Commander Cody: I was born on the train going through Boise, Idaho. My mom had me on the way back to Brooklyn. Now, you had to go to Brooklyn, at that time, if you wanted to be, like, a commercial artist. My dad was the guy that put all the nose art on the bombers in the squadron and decided he was going to make a crack at it. He is a really good watercolorist; my mom is a good artist.
Nick Spitzer: So you–let me just interrupt for a second. You were actually born on the train? You were born rolling?
CC: Yeah, they had to stop the train, and take me off the train into, whatever, Mercy Hospital in Boise, Idaho. And then they put me back on the train, and my first recollections are in Brooklyn.
NS: I love that you were born rolling. That’s a great thing, it seems to me.
CC: Nobody seems to know about that. You know, say if I’m down South, and people seem to think that I’m from New York, I always correct them and say, “Well, I’m actually from Idaho,” and that keeps me from getting killed a lot.
[music]
NS: How did you go from being known as George Frayne to Commander Cody?
CC: That was easy to get. I mean, I was sitting around–I was a lifeguard at Jones Beach during the summertimes, when I was a student. For about ten years I did that every summer, and I got to admit it was a total gas and a half. And I had a lifeguard band. We were trying to figure out the name for that lifeguard band, we were down at the Jones Beach Hotel, guzzling as much tequila as we could get our hands on, and looked up on the screen, and there was a guy with a black leather jacket on, with a rocket on the back. It zeros in to the controls; one control says “up-down,” the other control says “fast-slow.” He puts it on “up-fast” and takes off. That’s for me. The name of the movie was the Lost Planet Airmen, and the name of the guy was Commando Cody.
NS: So it was all set up for you, really.
CC: It was all set up. I just fell into it. And that pretty much describes my career in general.
NS: [laughs]
CC: I have always been the Old Commander. I never could figure that out, but now it’s becoming more apparent.
[music]
NS: What gets you to the University of Michigan? Why go out to the Midwest when you’re happy, I suppose, in New York City?
CC: Well, uh, well, I wanted to get away from home, but I didn’t want to go to California. I was accepted at UC-Berkeley, Michigan, and Syracuse.

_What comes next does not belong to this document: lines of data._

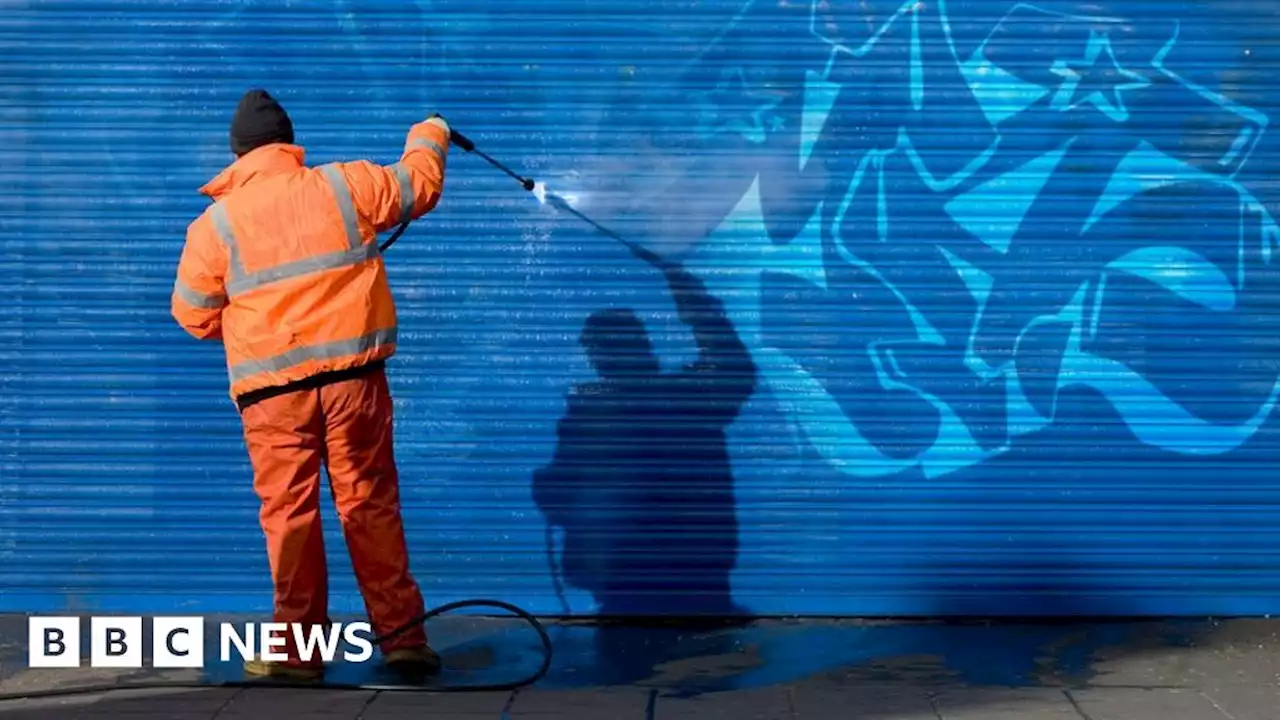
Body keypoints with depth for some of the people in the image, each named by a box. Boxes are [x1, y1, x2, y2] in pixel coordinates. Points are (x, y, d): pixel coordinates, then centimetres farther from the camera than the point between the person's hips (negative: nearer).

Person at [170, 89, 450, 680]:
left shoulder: (214, 223, 2)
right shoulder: (344, 185, 4)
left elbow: (194, 316, 10)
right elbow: (419, 185, 19)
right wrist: (430, 136, 39)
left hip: (273, 388, -1)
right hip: (353, 373, 1)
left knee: (289, 513, 5)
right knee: (371, 505, 7)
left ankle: (298, 650, 11)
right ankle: (402, 637, 11)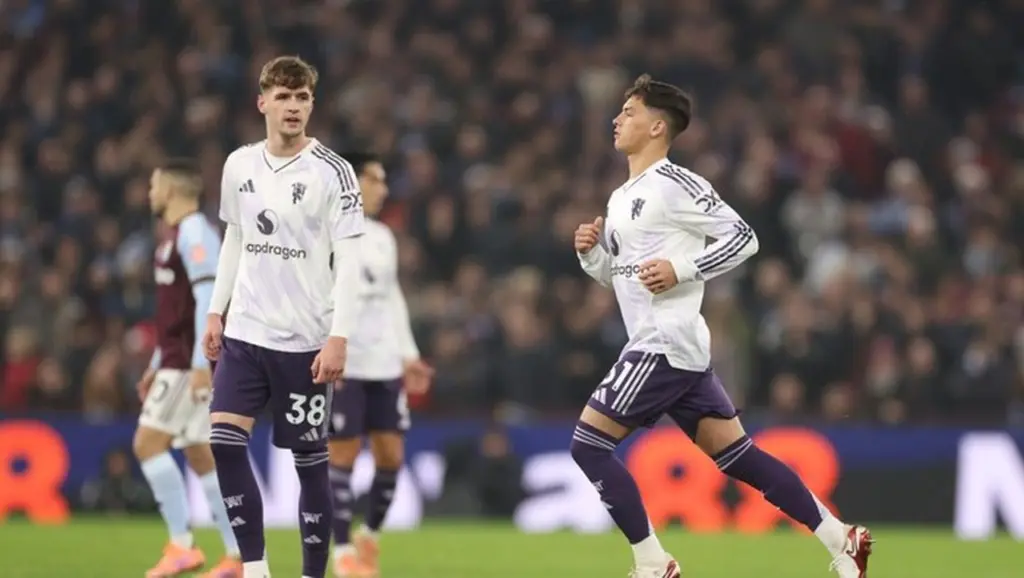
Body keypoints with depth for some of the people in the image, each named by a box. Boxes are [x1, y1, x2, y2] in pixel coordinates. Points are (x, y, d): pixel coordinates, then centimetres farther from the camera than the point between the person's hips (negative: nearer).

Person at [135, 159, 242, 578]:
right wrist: (157, 366, 25)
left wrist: (200, 363, -26)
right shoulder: (178, 236, 20)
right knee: (199, 455, 7)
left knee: (148, 443, -13)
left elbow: (207, 300, -21)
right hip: (179, 359, 10)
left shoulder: (195, 234, -12)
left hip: (191, 363, -10)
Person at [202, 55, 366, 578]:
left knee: (310, 458, 1)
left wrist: (339, 337, -17)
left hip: (305, 339, -4)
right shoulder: (239, 165, 6)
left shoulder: (332, 172, -10)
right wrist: (216, 311, 14)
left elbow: (348, 259, -11)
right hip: (245, 332, 4)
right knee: (224, 441, -10)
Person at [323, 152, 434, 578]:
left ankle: (369, 534, 22)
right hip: (343, 365, -6)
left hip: (385, 366, 6)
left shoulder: (383, 237, 16)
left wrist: (408, 356, 18)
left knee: (391, 455, 3)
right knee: (343, 455, -3)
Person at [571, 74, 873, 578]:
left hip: (666, 343, -10)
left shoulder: (674, 184, -10)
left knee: (588, 444, -9)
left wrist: (681, 269, -19)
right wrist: (590, 252, 7)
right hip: (671, 347, 10)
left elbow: (742, 237, -13)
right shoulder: (621, 198, 19)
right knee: (737, 455, 9)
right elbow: (618, 275, 26)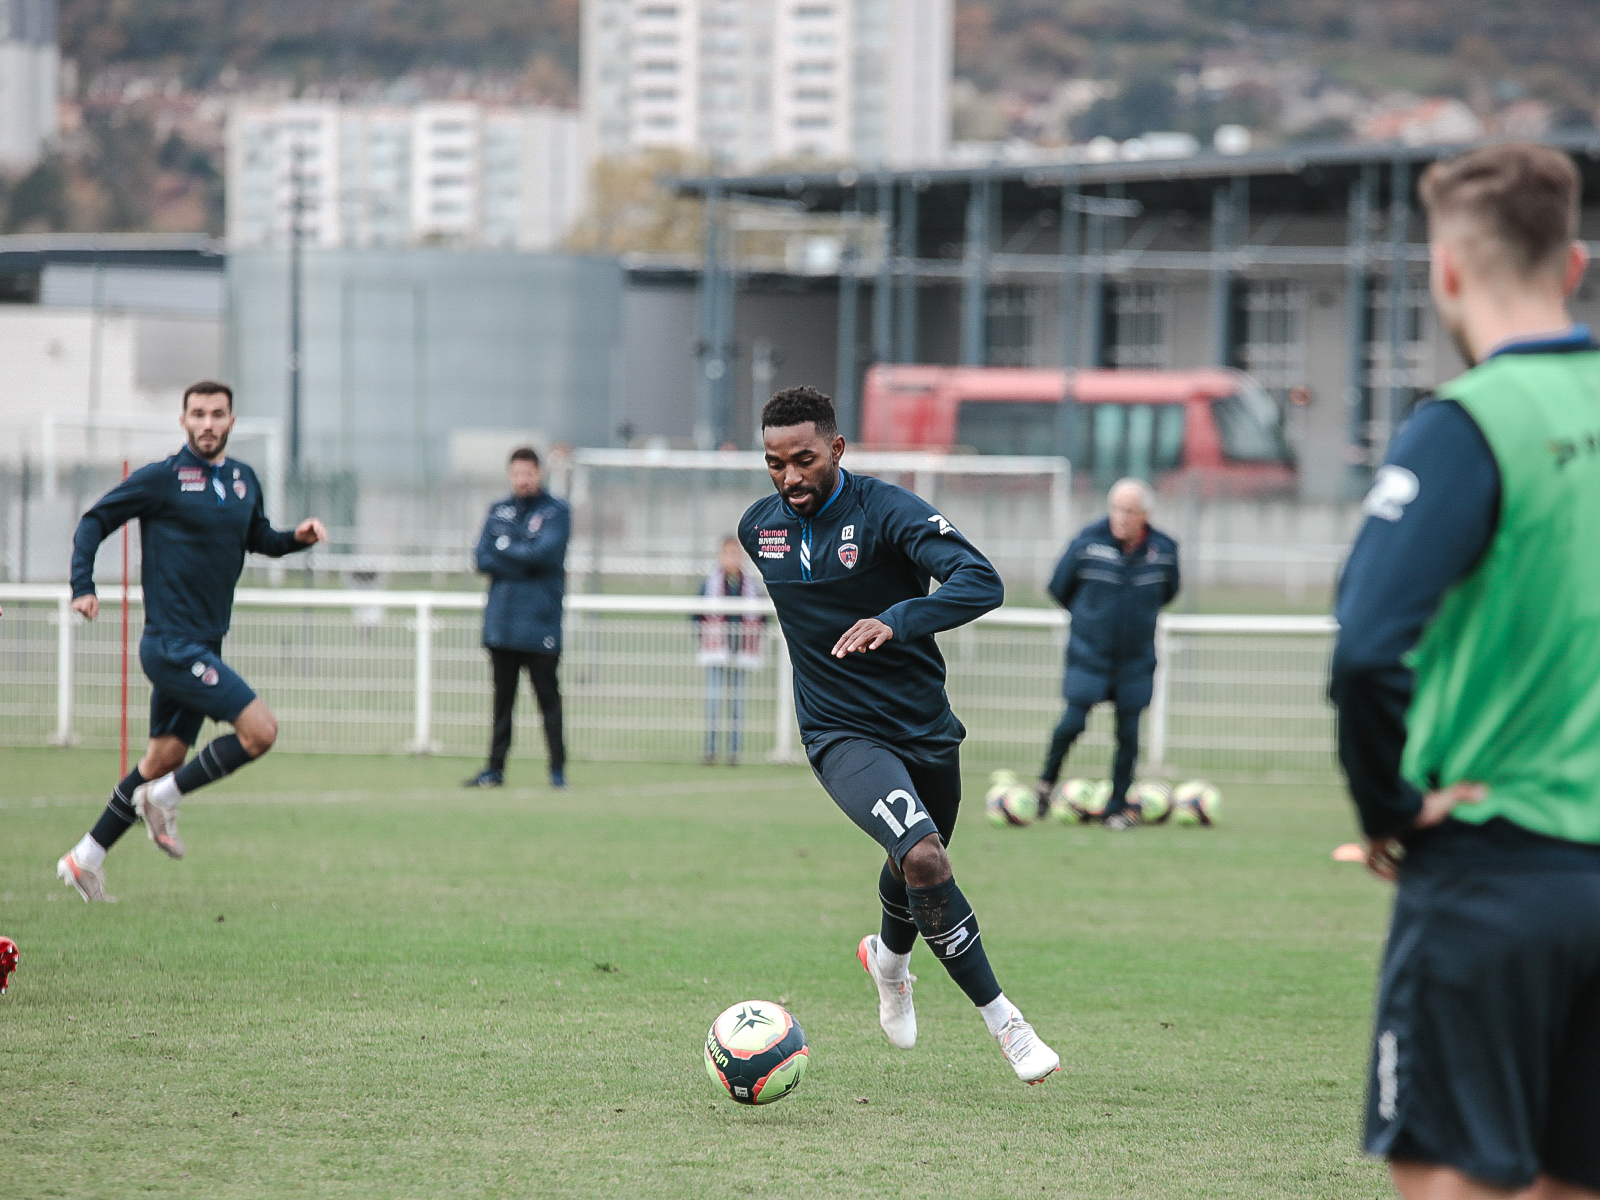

NS: Tell me a little bit about the emergent music scene at the University of Michigan in Ann Arbor. I mean, we think of Ann Arbor for the blues festival, and, oh, a lot of other great musical things that happen. How did you meld into and come from that scene?
CC: The scene in Detroit – don’t forget, I’m showing up there in 1962 – the scene in Detroit was more of a blues, rock n’ roll scene. Motown hadn’t really been established at that point. I joined a frat band; I even had a sweater with a letter on it. At that same time we were all starting to smoke weed. In 1965, I was the guy that was selling all of the weed at the University of Michigan, and I was stoned out of my mind, fell into the Bayshore Farmer’s Market on Long Island and picked up a Bob Wills album for fifty cents.
NS: [laughs]
CC: I put it on the turntable, and that first time I heard him go “Ah-ha!” I realized he was stoned.
NS: Now, let me ask you this, Commander. How did all this music and pot-smoking affect your grades at the University?
CC: I was on scholarship, all-expenses paid. They paid me to teach, they paid me to do research, I welded things together, painted them red and yellow, and I got a master’s degree in sculpture.
NS: So, you’re a polymath; you could be stoned, playing music, and getting good grades.
CC: And welding bumpers together, all at the same time.